• **Input**:

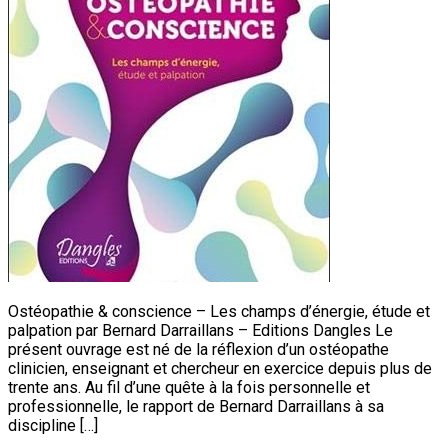
Ostéopathie & conscience – Les champs d’énergie, étude et
palpation par Bernard Darraillans – Editions Dangles Le
présent ouvrage est né de la réflexion d’un ostéopathe
clinicien, enseignant et chercheur en exercice depuis plus de
trente ans. Au fil d’une quête à la fois personnelle et
professionnelle, le rapport de Bernard Darraillans à sa
discipline […]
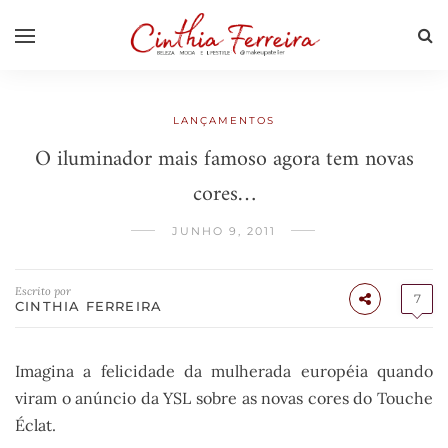
LANÇAMENTOS
O iluminador mais famoso agora tem novas
cores…
JUNHO 9, 2011
Escrito por
7
CINTHIA FERREIRA
Imagina a felicidade da mulherada européia quando
viram o anúncio da YSL sobre as novas cores do Touche
Éclat.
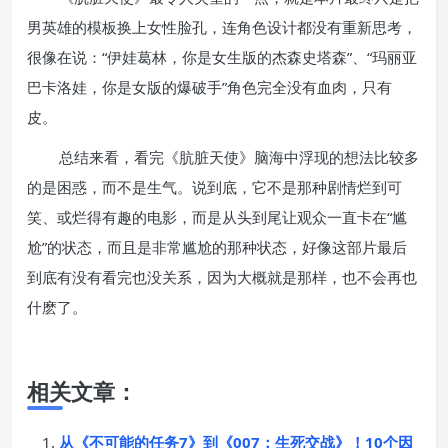
男英雄的模板换上女性脸孔，连角色设计都没有重新思考，
很像在说：“伊娃葛林，你是女生版的杰森史塔森”、“玛丽亚
巴卡洛娃，你是女版的爆破手”角色完全没有血肉，只有
皮。
总结来看，看完《肮脏天使》脑海中浮现的想法比较多
的是困惑，而不是生气。说到底，它不是那种剧情烂到可
笑、或烂得有趣的电影，而是从头到尾让观众一直卡在“尴
尬”的状态，而且是非常尴尬的那种状态，好像这部片最后
到底有没有看完也没关系，因为大概就是那样，也不会再也
什麽了。
相关文章：
从《不可能的任务7》到《007：生死交战》！10个因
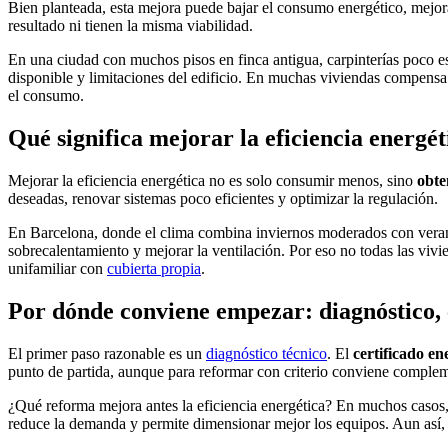
Bien planteada, esta mejora puede bajar el consumo energético, mejora
resultado ni tienen la misma viabilidad.
En una ciudad con muchos pisos en finca antigua, carpinterías poco es
disponible y limitaciones del edificio. En muchas viviendas compensa 
el consumo.
Qué significa mejorar la eficiencia energé
Mejorar la eficiencia energética no es solo consumir menos, sino
obte
deseadas, renovar sistemas poco eficientes y optimizar la regulación.
En Barcelona, donde el clima combina inviernos moderados con veranos 
sobrecalentamiento y mejorar la ventilación. Por eso no todas las viv
unifamiliar con
cubierta propia
.
Por dónde conviene empezar: diagnóstico, c
El primer paso razonable es un
diagnóstico técnico
. El
certificado en
punto de partida, aunque para reformar con criterio conviene complem
¿Qué reforma mejora antes la eficiencia energética? En muchos casos,
reduce la demanda y permite dimensionar mejor los equipos. Aun así, el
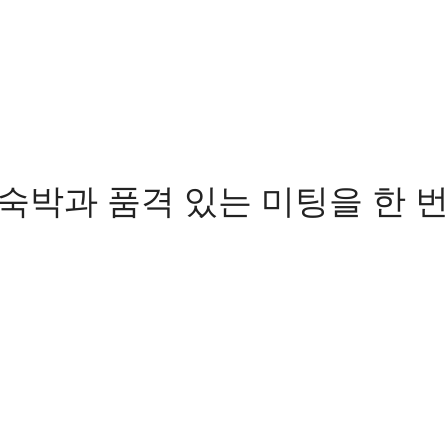
 숙박과 품격 있는 미팅을 한 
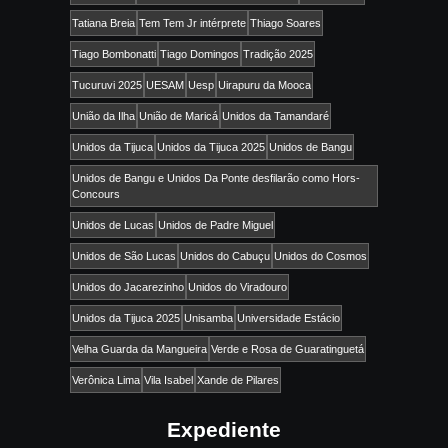
Tatiana Breia
Tem Tem Jr intérprete
Thiago Soares
Tiago Bombonatti
Tiago Domingos
Tradição 2025
Tucuruvi 2025
UESAM
Uesp
Uirapuru da Mooca
União da Ilha
União de Maricá
Unidos da Tamandaré
Unidos da Tijuca
Unidos da Tijuca 2025
Unidos de Bangu
Unidos de Bangu e Unidos Da Ponte desfilarão como Hors-
Concours
Unidos de Lucas
Unidos de Padre Miguel
Unidos de São Lucas
Unidos do Cabuçu
Unidos do Cosmos
Unidos do Jacarezinho
Unidos do Viradouro
Unidos da Tijuca 2025
Unisamba
Universidade Estácio
Velha Guarda da Mangueira
Verde e Rosa de Guaratinguetá
Verônica Lima
Vila Isabel
Xande de Pilares
Expediente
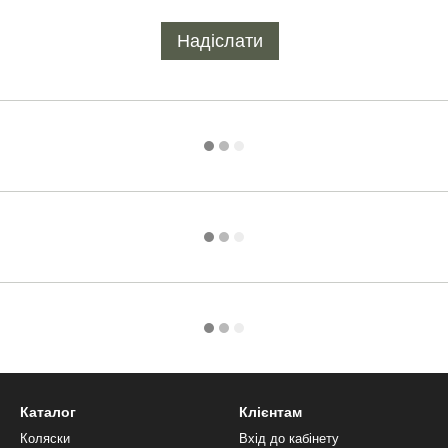
Надіслати
Каталог
Клієнтам
Коляски
Вхід до кабінету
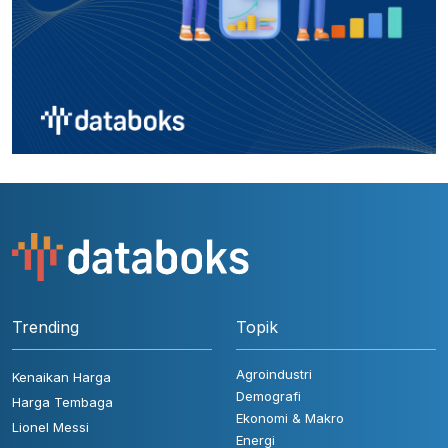
Trending
Topik
Agroindustri
Kenaikan Harga
Demografi
Harga Tembaga
Ekonomi & Makro
Lionel Messi
Energi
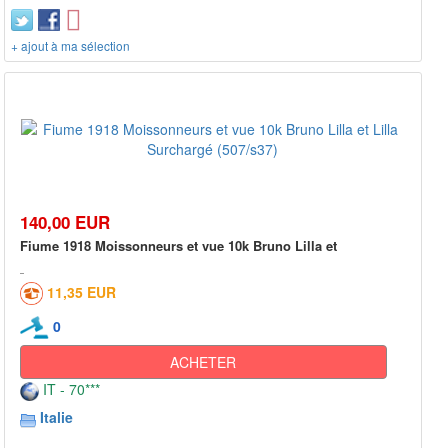
+ ajout à ma sélection
140,00 EUR
Fiume 1918 Moissonneurs et vue 10k Bruno Lilla et
11,35 EUR
0
ACHETER
IT - 70***
Italie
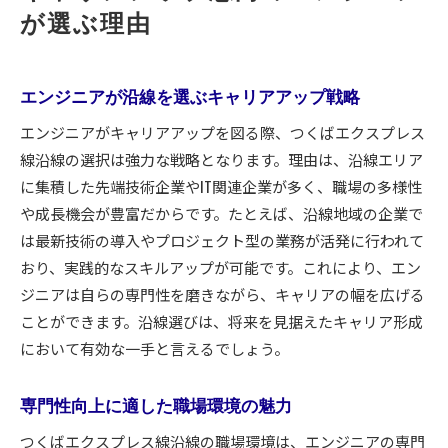
が選ぶ理由
エンジニアが沿線を選ぶキャリアアップ戦略
エンジニアがキャリアアップを図る際、つくばエクスプレス
線沿線の選択は強力な戦略となります。理由は、沿線エリア
に集積した先端技術企業やIT関連企業が多く、職場の多様性
や成長機会が豊富だからです。たとえば、沿線地域の企業で
は最新技術の導入やプロジェクト型の業務が活発に行われて
おり、実践的なスキルアップが可能です。これにより、エン
ジニアは自らの専門性を磨きながら、キャリアの幅を広げる
ことができます。沿線選びは、将来を見据えたキャリア形成
において有効な一手と言えるでしょう。
専門性向上に適した職場環境の魅力
つくばエクスプレス線沿線の職場環境は、エンジニアの専門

• **Problem to work on**: Using the data above, say how many lines include "energética". No other reply is needed.

• **Answer section**: 2